Lire aussi - Peu de chantiers, matériaux chers, entreprises défaillantes, licenciements : le long chemin de croix du BTP

Lire aussi - Si nous ne nous battons pas pour notre filière BTP, nous perdrons les moyens de construire La Réunion de demain

- Une crise qui dure depuis trop longtemps déjà -

"À l'époque, les acteurs invoquaient des mises en chantier en retard, la mise en place d'un nouveau protocole de garantie d'emprunt… mais depuis 2025, il y a une baisse générale des mises en chantier qui est la conséquence d'une programmation plus réduite", souligne la Capeb, évoquant seulement 1.950 mises en chantier en 2019.

Si l'on avait pu croire – à tort – que cette crise est récente, elle dure en fait depuis des années.
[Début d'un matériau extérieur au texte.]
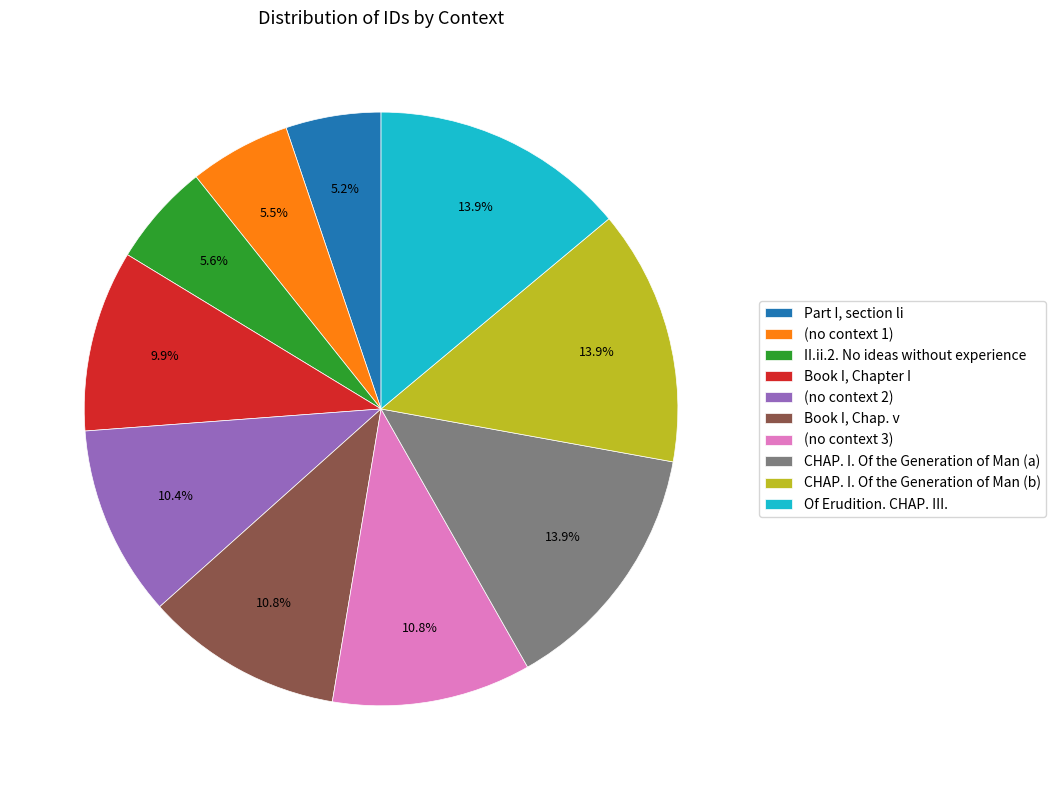

Does (no context 1) represent more than half of the total?

No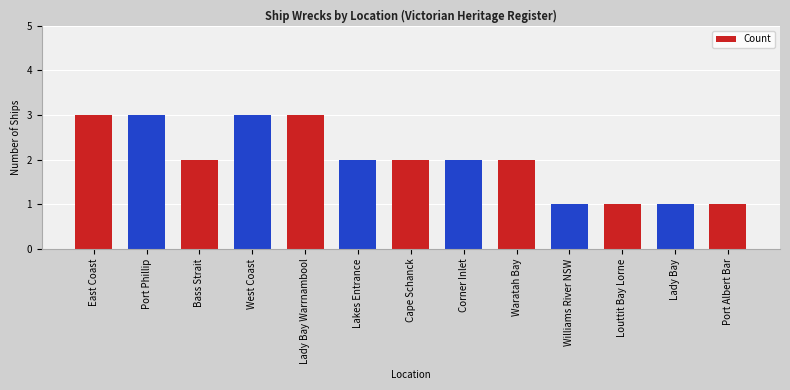

The chart shows a value of 1 at Port Phillip. True or false?

False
"La FRBTP a alerté (les pouvoirs publics - ndlr) à plusieurs reprises ces dernières années sur les conséquences de ces différents éléments conjoncturels" note Anthony Lebon de la FRBTP.

Plusieurs demandes avaient été clairement exprimées encore le 7 février dernier par le président de la fédération patronale à savoir la mise en place d'avances de démarrage de 30 % pour tous les marchés publics. La deuxième, pour la rentabilité des entreprises avec l'entrée de la filière en secteur de compétitivité renforcée.

Anthony Lebon le martelait, "nous n’avons pas arrêté d'alerter l'État et l'ensemble des acteurs politiques locaux sur la crise majeure que rencontre notre secteur, mais nous n’avons rien obtenu depuis longtemps".

Les raisons sont multiples : "coût excessif du foncier, inflation du coût des matériaux, absence d'ouverture de carrière de roches alluvionnaires, crise de l'insuffisance financière", liste la Capeb.

Tout cela mis bout à bout rend "les entreprises de plus en plus précaires et vulnérables avec des taux bancaires élevés, des difficultés pour la profession de basculer dans les grandes mutations du fait de sa dépendance aux fonds publics, la timidité de certaines communes à engager des travaux sur leur territoire", poursuit Raymond Vaitilingom, le secrétaire général.

"Tout cela était prévisible. Depuis l'année dernière les choses trainent. On savait que ça allait bloquer", lance Jean-Paul Narayanin.